If you are interested in the XS15 and thinking about buying one or two, there is no need to hold out for the giveaway. If you purchase one or two of the XS15's and end up winning the giveaway, you will be reimbursed the cost.

We appreciate Power Sound Audio participating in the giveaway and for being a sponsor here at HTS.


----------



## robbo266317 (Sep 22, 2008)

That is generous of them, although the winner may consider just keeping all four. :hsd:


----------



## Mike P. (Apr 6, 2007)

These subs would be a welcome addition to anyone's home theater setup!


----------



## mechman (Feb 8, 2007)

Thanks you Power Sound Audio!! :T


----------



## theJman (Mar 3, 2012)

Having spent time with the XS15 myself I can attest to how nice a subwoofer it is. I can only imagine what two would sound like. :T


----------



## Tonto (Jun 30, 2007)

Wow, this thing just refuses to stop getting better! Thanks PSA!!!


----------



## Archaea (Jun 5, 2011)

I heard one this weekend at Gorilla83's meet in PA. It was a strong offering in this pricepoint.


----------



## Tom V. (Jul 12, 2012)

Archaea said:


> I heard one this weekend at Gorilla83's meet in PA. It was a strong offering in this pricepoint.


 Quite welcome to all! Wait till everyone sees what we want to give away next year..

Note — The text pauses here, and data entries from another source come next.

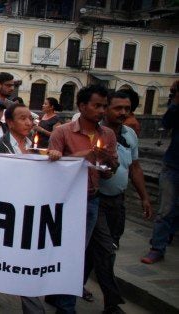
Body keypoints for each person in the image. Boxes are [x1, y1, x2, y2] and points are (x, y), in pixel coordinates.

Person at [46, 85, 119, 314]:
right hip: (67, 203)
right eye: (97, 105)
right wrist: (80, 156)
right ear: (82, 106)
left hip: (92, 200)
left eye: (104, 106)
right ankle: (65, 306)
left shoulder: (107, 135)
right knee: (70, 253)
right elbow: (51, 168)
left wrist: (108, 164)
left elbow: (109, 171)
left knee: (93, 251)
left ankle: (63, 299)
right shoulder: (63, 132)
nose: (101, 110)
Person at [0, 102, 61, 314]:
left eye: (30, 118)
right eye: (22, 118)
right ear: (9, 122)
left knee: (27, 263)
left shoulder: (37, 147)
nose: (29, 122)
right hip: (7, 213)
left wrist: (53, 159)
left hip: (31, 214)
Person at [99, 91, 152, 249]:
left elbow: (134, 167)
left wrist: (144, 197)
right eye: (118, 108)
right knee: (102, 246)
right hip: (96, 198)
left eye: (126, 108)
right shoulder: (94, 133)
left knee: (113, 243)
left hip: (118, 200)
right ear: (106, 109)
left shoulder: (130, 134)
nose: (123, 112)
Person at [141, 79, 179, 264]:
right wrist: (175, 101)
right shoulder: (176, 108)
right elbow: (167, 122)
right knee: (165, 209)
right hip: (173, 165)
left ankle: (168, 236)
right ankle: (157, 247)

Archaea, thanks for the feedback. I think they put a steep 15hz(?) highpass in line during the demo of the XS15 because the new owner did not want to take any chances with some of the "abusive" demos? Understandable, but I wish they would have left it out. It may not have altered anything in an audible manner though...except keeping the XS15 from approaching real single digit output. And in a room that size it would have been hard pressed to manage that anyway----certainly not at the levels the big boys(F2, caps)were offering.

Tom V.
Power Sound Audio


----------